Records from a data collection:

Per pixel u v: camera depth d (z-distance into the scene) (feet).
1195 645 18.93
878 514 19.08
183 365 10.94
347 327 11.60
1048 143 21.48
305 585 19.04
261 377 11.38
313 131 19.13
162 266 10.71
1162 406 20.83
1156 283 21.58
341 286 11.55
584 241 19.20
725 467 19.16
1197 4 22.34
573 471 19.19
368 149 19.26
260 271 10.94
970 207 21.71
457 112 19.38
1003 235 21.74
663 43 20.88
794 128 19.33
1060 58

• [GOAL OF THE EXERCISE]:
Repeat all of the records verbatim, leaving nothing out.

• [REPLY]:
Per pixel u v: camera depth d (z-distance into the scene) (feet).
1195 645 18.93
878 514 19.08
183 365 10.94
347 327 11.60
1048 143 21.48
305 585 19.04
261 377 11.38
313 131 19.13
162 266 10.71
1162 406 20.83
1156 283 21.58
341 286 11.55
584 241 19.20
725 467 19.16
1197 4 22.34
573 471 19.19
368 149 19.26
260 271 10.94
970 207 21.71
457 112 19.38
1003 235 21.74
663 43 20.88
794 128 19.33
1060 58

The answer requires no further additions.